* _Hardware design source files_
▬▬▬

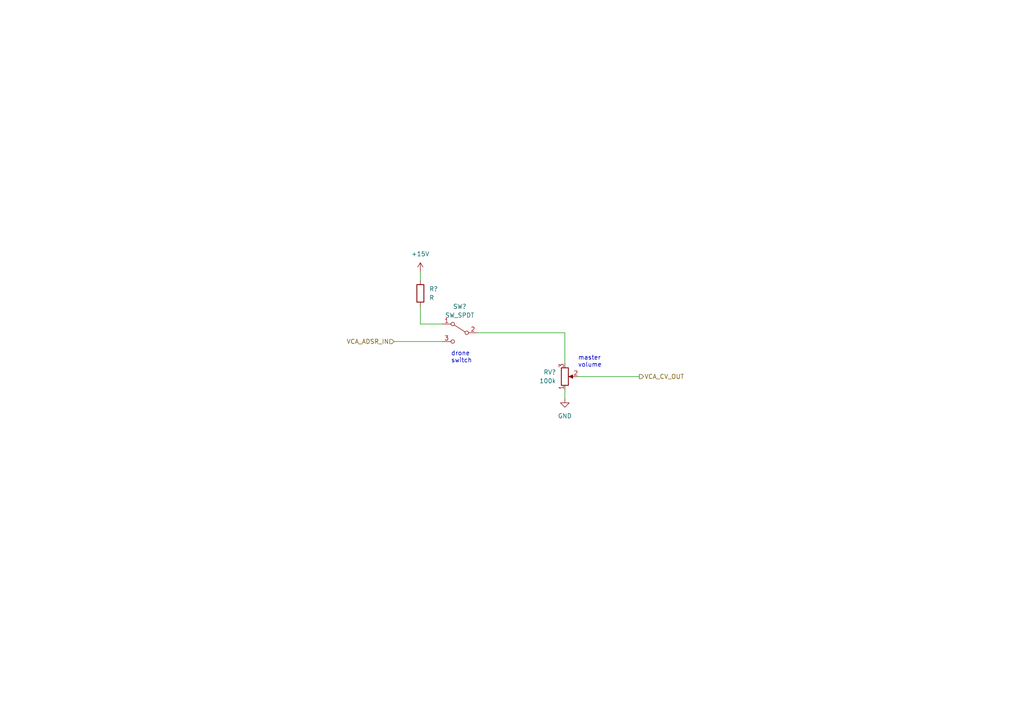
<source format=kicad_sch>
(kicad_sch (version 20211123) (generator eeschema)

  (uuid 38fe1d4f-bc29-4f89-90bc-6d9381f7a34f)

  (paper "A4")

  


  (wire (pts (xy 114.3 99.06) (xy 128.27 99.06))
    (stroke (width 0) (type default) (color 0 0 0 0))
    (uuid 045ebd5b-c08a-449f-9a38-fc1dcc7a3ad5)
  )
  (wire (pts (xy 138.43 96.52) (xy 163.83 96.52))
    (stroke (width 0) (type default) (color 0 0 0 0))
    (uuid 067a2f74-9435-4969-b750-7b0250929479)
  )
  (wire (pts (xy 167.64 109.22) (xy 185.42 109.22))
    (stroke (width 0) (type default) (color 0 0 0 0))
    (uuid 4fe80fd3-14fb-4393-92c1-42fe13dd5dcb)
  )
  (wire (pts (xy 121.92 78.74) (xy 121.92 81.28))
    (stroke (width 0) (type default) (color 0 0 0 0))
    (uuid 7ecbe475-b6ab-4e32-a6ad-f8115b4cb5fd)
  )
  (wire (pts (xy 121.92 93.98) (xy 128.27 93.98))
    (stroke (width 0) (type default) (color 0 0 0 0))
    (uuid 8dce4337-cc2d-4f1b-8e55-c1b46649ad3f)
  )
  (wire (pts (xy 121.92 88.9) (xy 121.92 93.98))
    (stroke (width 0) (type default) (color 0 0 0 0))
    (uuid ab5c1f2d-0021-4f5f-8110-40489826660c)
  )
  (wire (pts (xy 163.83 105.41) (xy 163.83 96.52))
    (stroke (width 0) (type default) (color 0 0 0 0))
    (uuid d7817060-373b-40ab-8f28-59d4a95bb7c1)
  )
  (wire (pts (xy 163.83 113.03) (xy 163.83 115.57))
    (stroke (width 0) (type default) (color 0 0 0 0))
    (uuid e75937b3-01e1-43d0-be7a-93e4505c00ca)
  )

  (text "master\nvolume" (at 167.64 106.68 0)
    (effects (font (size 1.27 1.27)) (justify left bottom))
    (uuid 7ec33df5-c38d-4405-aab8-98fbd83139cc)
  )
  (text "drone\nswitch" (at 130.81 105.41 0)
    (effects (font (size 1.27 1.27)) (justify left bottom))
    (uuid b871a970-fd49-4241-8a9c-184aad5ff458)
  )

  (hierarchical_label "VCA_ADSR_IN" (shape input) (at 114.3 99.06 180)
    (effects (font (size 1.27 1.27)) (justify right))
    (uuid 001dbf16-f5f2-4ae9-bfa4-95070585f3fa)
  )
  (hierarchical_label "VCA_CV_OUT" (shape output) (at 185.42 109.22 0)
    (effects (font (size 1.27 1.27)) (justify left))
    (uuid 42209794-aa50-4fa0-bb41-90acd424d3a0)
  )

  (symbol (lib_id "Device:R") (at 121.92 85.09 0) (unit 1)
    (in_bom yes) (on_board yes) (fields_autoplaced)
    (uuid 04ef8048-3334-4f05-a07b-8eb01bd2bec0)
    (property "Reference" "R?" (id 0) (at 124.46 83.8199 0)
      (effects (font (size 1.27 1.27)) (justify left))
    )
    (property "Value" "R" (id 1) (at 124.46 86.3599 0)
      (effects (font (size 1.27 1.27)) (justify left))
    )
    (property "Footprint" "" (id 2) (at 120.142 85.09 90)
      (effects (font (size 1.27 1.27)) hide)
    )
    (property "Datasheet" "~" (id 3) (at 121.92 85.09 0)
      (effects (font (size 1.27 1.27)) hide)
    )
    (pin "1" (uuid 55bc378a-b831-4e90-aeb6-dc6ab8b3281c))
    (pin "2" (uuid af96895d-37ae-4f67-9684-a96092b9beb2))
  )

  (symbol (lib_id "power:GND") (at 163.83 115.57 0) (unit 1)
    (in_bom yes) (on_board yes) (fields_autoplaced)
    (uuid 23c5fe44-2991-48b3-837a-91b7e90a253b)
    (property "Reference" "#PWR?" (id 0) (at 163.83 121.92 0)
      (effects (font (size 1.27 1.27)) hide)
    )
    (property "Value" "GND" (id 1) (at 163.83 120.65 0))
    (property "Footprint" "" (id 2) (at 163.83 115.57 0)
      (effects (font (size 1.27 1.27)) hide)
    )
    (property "Datasheet" "" (id 3) (at 163.83 115.57 0)
      (effects (font (size 1.27 1.27)) hide)
    )
    (pin "1" (uuid 170d570e-7f52-4a1a-8946-e5daceb047f3))
  )

  (symbol (lib_id "power:+15V") (at 121.92 78.74 0) (unit 1)
    (in_bom yes) (on_board yes) (fields_autoplaced)
    (uuid ea6bbc25-2285-46ac-8b44-da25daf7cdc5)
    (property "Reference" "#PWR?" (id 0) (at 121.92 82.55 0)
      (effects (font (size 1.27 1.27)) hide)
    )
    (property "Value" "+15V" (id 1) (at 121.92 73.66 0))
    (property "Footprint" "" (id 2) (at 121.92 78.74 0)
      (effects (font (size 1.27 1.27)) hide)
    )
    (property "Datasheet" "" (id 3) (at 121.92 78.74 0)
      (effects (font (size 1.27 1.27)) hide)
    )
    (pin "1" (uuid 389d3b0b-e17f-4384-8e49-2b7cf72d2ac3))
  )

  (symbol (lib_id "Switch:SW_SPDT") (at 133.35 96.52 0) (mirror y) (unit 1)
    (in_bom yes) (on_board yes) (fields_autoplaced)
    (uuid f4ae0bb5-2c51-4a2c-b337-54e9e64936ee)
    (property "Reference" "SW?" (id 0) (at 133.35 88.9 0))
    (property "Value" "SW_SPDT" (id 1) (at 133.35 91.44 0))
    (property "Footprint" "" (id 2) (at 133.35 96.52 0)
      (effects (font (size 1.27 1.27)) hide)
    )
    (property "Datasheet" "~" (id 3) (at 133.35 96.52 0)
      (effects (font (size 1.27 1.27)) hide)
    )
    (pin "1" (uuid 09a2709e-b37f-44b1-b8eb-9990cc6cd7d8))
    (pin "2" (uuid 0a3a8350-588b-42ae-a4a2-c3e38a16856e))
    (pin "3" (uuid 2be1ea8e-d375-4959-a4d9-dcc6d82d7450))
  )

  (symbol (lib_id "Device:R_Potentiometer") (at 163.83 109.22 0) (mirror x) (unit 1)
    (in_bom yes) (on_board yes) (fields_autoplaced)
    (uuid f8908367-4284-4508-a5aa-c72c21e26c5f)
    (property "Reference" "RV?" (id 0) (at 161.29 107.9499 0)
      (effects (font (size 1.27 1.27)) (justify right))
    )
    (property "Value" "100k" (id 1) (at 161.29 110.4899 0)
      (effects (font (size 1.27 1.27)) (justify right))
    )
    (property "Footprint" "" (id 2) (at 163.83 109.22 0)
      (effects (font (size 1.27 1.27)) hide)
    )
    (property "Datasheet" "~" (id 3) (at 163.83 109.22 0)
      (effects (font (size 1.27 1.27)) hide)
    )
    (pin "1" (uuid 4ce659d0-d339-4a16-a149-b4c4b938fc89))
    (pin "2" (uuid e694d856-6f37-45a0-8616-470549009f66))
    (pin "3" (uuid 7322f0a9-dd8d-4bb8-8ca4-2441c44e2766))
  )
)

</source>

▬▬▬

* _WRITTEN TASK_
Could you return all of the entries above exactly, without any images?

* _REPLY TO THE TASK_
<source format=kicad_sch>
(kicad_sch (version 20211123) (generator eeschema)

  (uuid 38fe1d4f-bc29-4f89-90bc-6d9381f7a34f)

  (paper "A4")

  


  (wire (pts (xy 114.3 99.06) (xy 128.27 99.06))
    (stroke (width 0) (type default) (color 0 0 0 0))
    (uuid 045ebd5b-c08a-449f-9a38-fc1dcc7a3ad5)
  )
  (wire (pts (xy 138.43 96.52) (xy 163.83 96.52))
    (stroke (width 0) (type default) (color 0 0 0 0))
    (uuid 067a2f74-9435-4969-b750-7b0250929479)
  )
  (wire (pts (xy 167.64 109.22) (xy 185.42 109.22))
    (stroke (width 0) (type default) (color 0 0 0 0))
    (uuid 4fe80fd3-14fb-4393-92c1-42fe13dd5dcb)
  )
  (wire (pts (xy 121.92 78.74) (xy 121.92 81.28))
    (stroke (width 0) (type default) (color 0 0 0 0))
    (uuid 7ecbe475-b6ab-4e32-a6ad-f8115b4cb5fd)
  )
  (wire (pts (xy 121.92 93.98) (xy 128.27 93.98))
    (stroke (width 0) (type default) (color 0 0 0 0))
    (uuid 8dce4337-cc2d-4f1b-8e55-c1b46649ad3f)
  )
  (wire (pts (xy 121.92 88.9) (xy 121.92 93.98))
    (stroke (width 0) (type default) (color 0 0 0 0))
    (uuid ab5c1f2d-0021-4f5f-8110-40489826660c)
  )
  (wire (pts (xy 163.83 105.41) (xy 163.83 96.52))
    (stroke (width 0) (type default) (color 0 0 0 0))
    (uuid d7817060-373b-40ab-8f28-59d4a95bb7c1)
  )
  (wire (pts (xy 163.83 113.03) (xy 163.83 115.57))
    (stroke (width 0) (type default) (color 0 0 0 0))
    (uuid e75937b3-01e1-43d0-be7a-93e4505c00ca)
  )

  (text "master\nvolume" (at 167.64 106.68 0)
    (effects (font (size 1.27 1.27)) (justify left bottom))
    (uuid 7ec33df5-c38d-4405-aab8-98fbd83139cc)
  )
  (text "drone\nswitch" (at 130.81 105.41 0)
    (effects (font (size 1.27 1.27)) (justify left bottom))
    (uuid b871a970-fd49-4241-8a9c-184aad5ff458)
  )

  (hierarchical_label "VCA_ADSR_IN" (shape input) (at 114.3 99.06 180)
    (effects (font (size 1.27 1.27)) (justify right))
    (uuid 001dbf16-f5f2-4ae9-bfa4-95070585f3fa)
  )
  (hierarchical_label "VCA_CV_OUT" (shape output) (at 185.42 109.22 0)
    (effects (font (size 1.27 1.27)) (justify left))
    (uuid 42209794-aa50-4fa0-bb41-90acd424d3a0)
  )

  (symbol (lib_id "Device:R") (at 121.92 85.09 0) (unit 1)
    (in_bom yes) (on_board yes) (fields_autoplaced)
    (uuid 04ef8048-3334-4f05-a07b-8eb01bd2bec0)
    (property "Reference" "R?" (id 0) (at 124.46 83.8199 0)
      (effects (font (size 1.27 1.27)) (justify left))
    )
    (property "Value" "R" (id 1) (at 124.46 86.3599 0)
      (effects (font (size 1.27 1.27)) (justify left))
    )
    (property "Footprint" "" (id 2) (at 120.142 85.09 90)
      (effects (font (size 1.27 1.27)) hide)
    )
    (property "Datasheet" "~" (id 3) (at 121.92 85.09 0)
      (effects (font (size 1.27 1.27)) hide)
    )
    (pin "1" (uuid 55bc378a-b831-4e90-aeb6-dc6ab8b3281c))
    (pin "2" (uuid af96895d-37ae-4f67-9684-a96092b9beb2))
  )

  (symbol (lib_id "power:GND") (at 163.83 115.57 0) (unit 1)
    (in_bom yes) (on_board yes) (fields_autoplaced)
    (uuid 23c5fe44-2991-48b3-837a-91b7e90a253b)
    (property "Reference" "#PWR?" (id 0) (at 163.83 121.92 0)
      (effects (font (size 1.27 1.27)) hide)
    )
    (property "Value" "GND" (id 1) (at 163.83 120.65 0))
    (property "Footprint" "" (id 2) (at 163.83 115.57 0)
      (effects (font (size 1.27 1.27)) hide)
    )
    (property "Datasheet" "" (id 3) (at 163.83 115.57 0)
      (effects (font (size 1.27 1.27)) hide)
    )
    (pin "1" (uuid 170d570e-7f52-4a1a-8946-e5daceb047f3))
  )

  (symbol (lib_id "power:+15V") (at 121.92 78.74 0) (unit 1)
    (in_bom yes) (on_board yes) (fields_autoplaced)
    (uuid ea6bbc25-2285-46ac-8b44-da25daf7cdc5)
    (property "Reference" "#PWR?" (id 0) (at 121.92 82.55 0)
      (effects (font (size 1.27 1.27)) hide)
    )
    (property "Value" "+15V" (id 1) (at 121.92 73.66 0))
    (property "Footprint" "" (id 2) (at 121.92 78.74 0)
      (effects (font (size 1.27 1.27)) hide)
    )
    (property "Datasheet" "" (id 3) (at 121.92 78.74 0)
      (effects (font (size 1.27 1.27)) hide)
    )
    (pin "1" (uuid 389d3b0b-e17f-4384-8e49-2b7cf72d2ac3))
  )

  (symbol (lib_id "Switch:SW_SPDT") (at 133.35 96.52 0) (mirror y) (unit 1)
    (in_bom yes) (on_board yes) (fields_autoplaced)
    (uuid f4ae0bb5-2c51-4a2c-b337-54e9e64936ee)
    (property "Reference" "SW?" (id 0) (at 133.35 88.9 0))
    (property "Value" "SW_SPDT" (id 1) (at 133.35 91.44 0))
    (property "Footprint" "" (id 2) (at 133.35 96.52 0)
      (effects (font (size 1.27 1.27)) hide)
    )
    (property "Datasheet" "~" (id 3) (at 133.35 96.52 0)
      (effects (font (size 1.27 1.27)) hide)
    )
    (pin "1" (uuid 09a2709e-b37f-44b1-b8eb-9990cc6cd7d8))
    (pin "2" (uuid 0a3a8350-588b-42ae-a4a2-c3e38a16856e))
    (pin "3" (uuid 2be1ea8e-d375-4959-a4d9-dcc6d82d7450))
  )

  (symbol (lib_id "Device:R_Potentiometer") (at 163.83 109.22 0) (mirror x) (unit 1)
    (in_bom yes) (on_board yes) (fields_autoplaced)
    (uuid f8908367-4284-4508-a5aa-c72c21e26c5f)
    (property "Reference" "RV?" (id 0) (at 161.29 107.9499 0)
      (effects (font (size 1.27 1.27)) (justify right))
    )
    (property "Value" "100k" (id 1) (at 161.29 110.4899 0)
      (effects (font (size 1.27 1.27)) (justify right))
    )
    (property "Footprint" "" (id 2) (at 163.83 109.22 0)
      (effects (font (size 1.27 1.27)) hide)
    )
    (property "Datasheet" "~" (id 3) (at 163.83 109.22 0)
      (effects (font (size 1.27 1.27)) hide)
    )
    (pin "1" (uuid 4ce659d0-d339-4a16-a149-b4c4b938fc89))
    (pin "2" (uuid e694d856-6f37-45a0-8616-470549009f66))
    (pin "3" (uuid 7322f0a9-dd8d-4bb8-8ca4-2441c44e2766))
  )
)

</source>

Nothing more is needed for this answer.